### Exercise brief
Pull every line with the word "middle" out of the entries below.

Start of Block

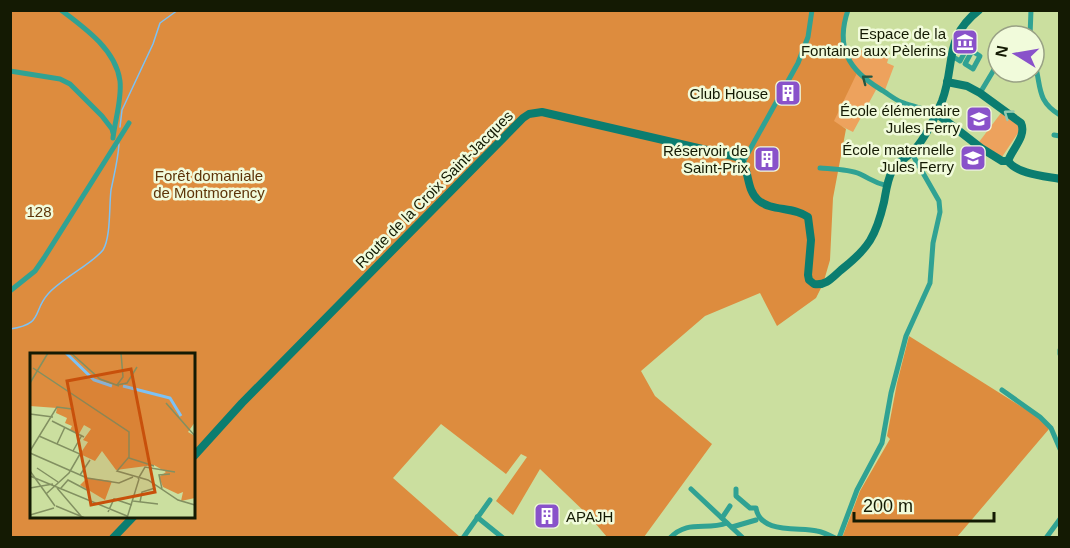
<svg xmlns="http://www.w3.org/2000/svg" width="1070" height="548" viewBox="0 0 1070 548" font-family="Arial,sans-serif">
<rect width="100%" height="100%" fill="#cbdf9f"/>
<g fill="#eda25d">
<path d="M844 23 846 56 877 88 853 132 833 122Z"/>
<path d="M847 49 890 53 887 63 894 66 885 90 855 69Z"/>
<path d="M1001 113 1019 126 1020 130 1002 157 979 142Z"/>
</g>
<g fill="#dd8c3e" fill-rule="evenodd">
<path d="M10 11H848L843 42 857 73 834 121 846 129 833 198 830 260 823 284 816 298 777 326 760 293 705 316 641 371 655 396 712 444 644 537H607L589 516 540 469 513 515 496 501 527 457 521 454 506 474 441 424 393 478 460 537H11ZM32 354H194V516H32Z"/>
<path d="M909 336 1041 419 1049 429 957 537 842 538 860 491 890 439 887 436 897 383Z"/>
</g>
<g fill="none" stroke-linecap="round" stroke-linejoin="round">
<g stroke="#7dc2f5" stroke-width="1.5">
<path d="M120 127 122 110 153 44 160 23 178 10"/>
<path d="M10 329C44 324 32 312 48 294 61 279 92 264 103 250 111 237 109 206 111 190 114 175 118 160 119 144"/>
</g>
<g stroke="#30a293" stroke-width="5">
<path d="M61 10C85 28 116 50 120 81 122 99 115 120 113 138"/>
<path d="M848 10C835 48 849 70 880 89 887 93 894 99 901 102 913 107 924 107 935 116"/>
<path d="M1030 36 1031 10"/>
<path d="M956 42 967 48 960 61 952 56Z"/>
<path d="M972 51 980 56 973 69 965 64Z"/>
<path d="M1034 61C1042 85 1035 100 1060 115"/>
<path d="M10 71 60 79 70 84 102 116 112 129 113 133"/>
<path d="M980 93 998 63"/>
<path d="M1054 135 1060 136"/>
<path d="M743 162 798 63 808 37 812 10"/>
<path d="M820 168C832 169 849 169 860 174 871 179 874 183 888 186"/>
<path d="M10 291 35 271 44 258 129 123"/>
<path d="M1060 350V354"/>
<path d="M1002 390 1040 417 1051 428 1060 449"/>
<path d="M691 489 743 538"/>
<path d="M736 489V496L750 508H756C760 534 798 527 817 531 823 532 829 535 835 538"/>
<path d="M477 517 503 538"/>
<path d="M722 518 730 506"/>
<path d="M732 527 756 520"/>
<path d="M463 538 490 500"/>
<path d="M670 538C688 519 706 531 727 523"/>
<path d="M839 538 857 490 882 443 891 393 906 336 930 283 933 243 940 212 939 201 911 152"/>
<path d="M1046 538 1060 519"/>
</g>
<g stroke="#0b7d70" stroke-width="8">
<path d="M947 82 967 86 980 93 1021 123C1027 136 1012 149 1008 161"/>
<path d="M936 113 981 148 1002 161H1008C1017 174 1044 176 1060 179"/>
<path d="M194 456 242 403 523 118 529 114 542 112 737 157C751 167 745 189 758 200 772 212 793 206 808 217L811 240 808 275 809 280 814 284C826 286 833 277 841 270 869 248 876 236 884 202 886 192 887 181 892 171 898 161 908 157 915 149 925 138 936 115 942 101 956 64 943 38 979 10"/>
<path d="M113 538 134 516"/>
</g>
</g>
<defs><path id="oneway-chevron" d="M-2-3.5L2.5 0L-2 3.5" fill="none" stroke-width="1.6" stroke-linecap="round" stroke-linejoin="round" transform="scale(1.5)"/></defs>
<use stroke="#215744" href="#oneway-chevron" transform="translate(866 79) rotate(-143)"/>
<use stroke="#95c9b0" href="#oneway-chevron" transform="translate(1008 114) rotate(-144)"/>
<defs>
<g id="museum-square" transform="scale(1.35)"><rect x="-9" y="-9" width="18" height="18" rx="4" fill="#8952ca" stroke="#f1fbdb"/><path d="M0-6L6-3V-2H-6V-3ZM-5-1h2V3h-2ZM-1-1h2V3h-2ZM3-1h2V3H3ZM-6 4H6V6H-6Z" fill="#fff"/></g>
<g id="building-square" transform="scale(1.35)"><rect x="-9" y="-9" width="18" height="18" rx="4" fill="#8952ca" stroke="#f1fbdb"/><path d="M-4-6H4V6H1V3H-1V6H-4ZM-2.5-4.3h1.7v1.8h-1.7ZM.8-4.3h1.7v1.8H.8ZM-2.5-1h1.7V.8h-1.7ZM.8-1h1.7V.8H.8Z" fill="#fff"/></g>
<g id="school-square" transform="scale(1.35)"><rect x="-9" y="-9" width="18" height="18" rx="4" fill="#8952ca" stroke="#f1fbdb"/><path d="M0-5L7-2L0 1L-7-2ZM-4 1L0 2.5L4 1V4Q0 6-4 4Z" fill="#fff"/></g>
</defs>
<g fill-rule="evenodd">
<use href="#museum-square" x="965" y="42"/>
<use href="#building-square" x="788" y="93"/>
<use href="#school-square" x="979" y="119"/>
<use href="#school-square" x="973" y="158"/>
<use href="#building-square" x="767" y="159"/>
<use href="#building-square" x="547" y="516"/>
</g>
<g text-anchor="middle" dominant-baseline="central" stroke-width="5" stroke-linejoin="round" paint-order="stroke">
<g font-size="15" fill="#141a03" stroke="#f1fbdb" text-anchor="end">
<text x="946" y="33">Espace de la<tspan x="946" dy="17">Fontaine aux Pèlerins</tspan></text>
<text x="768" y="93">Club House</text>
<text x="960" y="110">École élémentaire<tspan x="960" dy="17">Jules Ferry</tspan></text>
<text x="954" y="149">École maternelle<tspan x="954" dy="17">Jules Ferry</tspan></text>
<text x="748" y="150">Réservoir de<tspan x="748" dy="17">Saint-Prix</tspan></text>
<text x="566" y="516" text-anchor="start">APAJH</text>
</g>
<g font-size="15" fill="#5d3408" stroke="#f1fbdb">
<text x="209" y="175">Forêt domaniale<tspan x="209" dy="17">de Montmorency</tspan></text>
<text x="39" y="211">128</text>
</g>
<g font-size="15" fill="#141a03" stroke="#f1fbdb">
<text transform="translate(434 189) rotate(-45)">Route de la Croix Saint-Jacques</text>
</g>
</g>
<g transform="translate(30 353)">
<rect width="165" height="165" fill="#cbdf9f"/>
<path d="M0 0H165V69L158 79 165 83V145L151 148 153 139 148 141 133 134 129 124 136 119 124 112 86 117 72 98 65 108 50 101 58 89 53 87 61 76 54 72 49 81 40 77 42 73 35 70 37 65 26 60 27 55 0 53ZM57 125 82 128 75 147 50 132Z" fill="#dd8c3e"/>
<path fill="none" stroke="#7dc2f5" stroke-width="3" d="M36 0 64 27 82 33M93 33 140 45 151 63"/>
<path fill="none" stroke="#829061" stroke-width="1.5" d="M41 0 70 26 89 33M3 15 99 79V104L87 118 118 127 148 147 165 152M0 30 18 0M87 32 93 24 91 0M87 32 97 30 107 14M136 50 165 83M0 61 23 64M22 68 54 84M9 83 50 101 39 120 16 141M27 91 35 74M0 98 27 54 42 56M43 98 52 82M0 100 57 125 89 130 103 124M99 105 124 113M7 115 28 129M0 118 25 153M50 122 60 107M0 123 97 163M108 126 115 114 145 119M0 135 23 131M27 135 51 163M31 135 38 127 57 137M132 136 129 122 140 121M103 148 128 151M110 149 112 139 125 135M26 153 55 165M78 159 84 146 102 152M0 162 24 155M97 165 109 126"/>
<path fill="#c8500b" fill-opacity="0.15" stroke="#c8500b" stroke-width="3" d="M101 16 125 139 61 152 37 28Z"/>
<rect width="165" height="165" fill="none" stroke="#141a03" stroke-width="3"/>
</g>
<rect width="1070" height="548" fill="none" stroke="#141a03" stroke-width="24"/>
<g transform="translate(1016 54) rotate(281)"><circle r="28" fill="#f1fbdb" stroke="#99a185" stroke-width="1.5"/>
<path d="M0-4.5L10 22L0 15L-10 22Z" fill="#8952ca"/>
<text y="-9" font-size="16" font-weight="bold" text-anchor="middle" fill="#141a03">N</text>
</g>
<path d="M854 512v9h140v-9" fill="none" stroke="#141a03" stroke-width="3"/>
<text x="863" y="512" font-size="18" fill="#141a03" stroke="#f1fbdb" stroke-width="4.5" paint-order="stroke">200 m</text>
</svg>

End of Block

### Exercise solution
<g text-anchor="middle" dominant-baseline="central" stroke-width="5" stroke-linejoin="round" paint-order="stroke">
<text y="-9" font-size="16" font-weight="bold" text-anchor="middle" fill="#141a03">N</text>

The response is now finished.